My first brush with the law came when I was thirteen. I’d borrowed a couple of monkey wrenches from a friend and was trying to steal money from a telephone box. There were two Turkish lads and myself. The police caught us red-handed and I had to appear at juvenile court, but I got away with it thanks to Mum. She’d been advised by the police to make me admit the crime, but she was having none of it. She got £40-worth of legal aid and a solicitor who established that the phone box had been tampered with before I and my two accomplices had got to work with the wrench. My brief got this fact by cross-examining a police sergeant who you could see going bright red in the face as he realised I was going to walk away free and innocent. Then I got nicked for joy-riding. Three of us had stolen a car, but the idiot driving it couldn’t get out of third gear. We were being chased by the cops and had to abandon it. If you’re being chased by the cops you really need someone who can drive. One of us got caught and grassed on the others. I remember a copper coming to my house and saying to me: ‘You’re going down this time, son.’

I got away with that as well when the police decided not to press charges. It had something to do with the driver being the son of a policeman, which was handy.

At weekends four of us would go out stealing. A local menswear shop was a particular favourite of mine. It was designed so the main window handles were on the
outside
. By hanging on the handle and pulling it down I could open the window, climb in and help myself to whatever I wanted. I did this about half a dozen times. Then, one night I was walking past, saw that nobody was about and pushed my fingers under the handle and took a tight grip to pull it open. All of a sudden I felt a shock of pain running through my hands.

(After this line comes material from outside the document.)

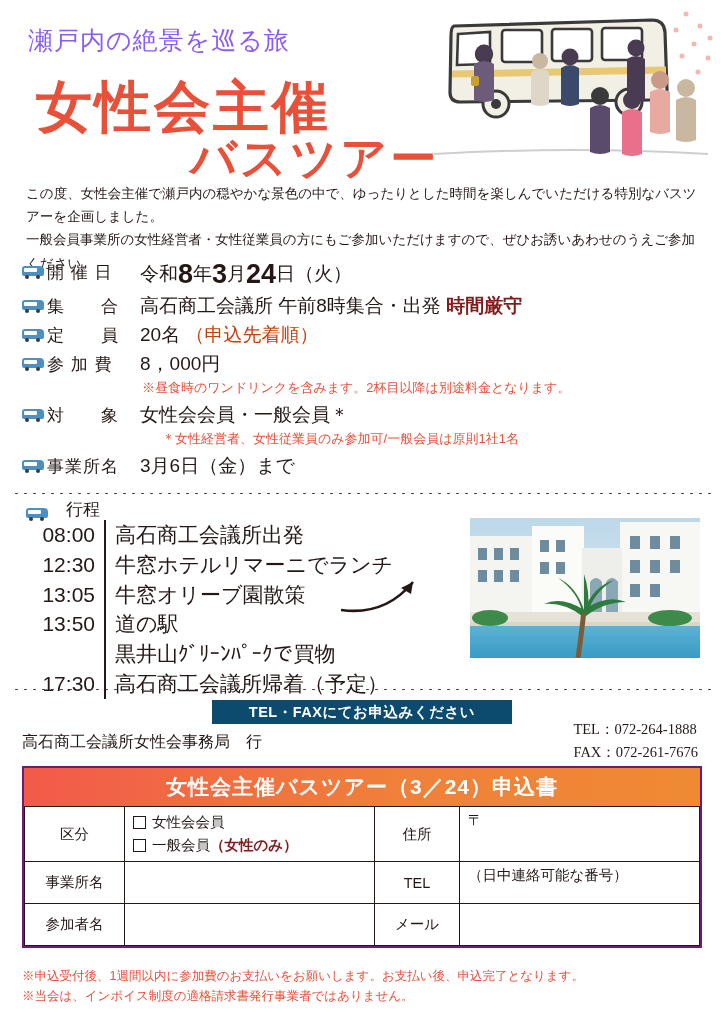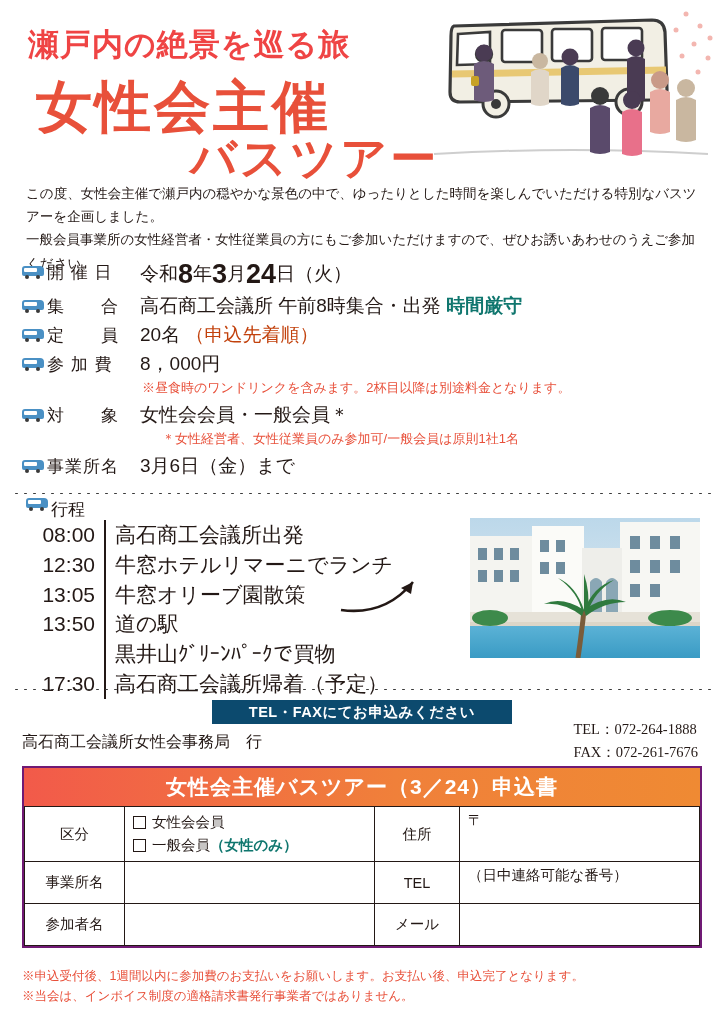"瀬戸内の絶景を巡る旅" .hdr-line1 { color: #ef4444 -> #8b5cf6; font-size: 31px -> 25px; font-weight: bold -> normal }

The shop owner, tired of my pilfering, had used sticky tape to fix razor blades under the handles. I was badly cut; my hands were a mess.

A tobacconist shop was another favourite. Attached to the door was a tinkling bell which rang when a customer walked in. I was a big lad, so it was easy for me to open the door slowly and grab the bell so that it didn’t ring. Then I slipped inside and helped myself to as many fags as I could physically carry. By the time the shopkeeper realised some of his stock was missing I was long gone. I was particularly good with a knife, and if ever there was a small gap between a door and its frame I could get a blade in there and flip the lock. Sheds were a particular speciality. I could get in any shed.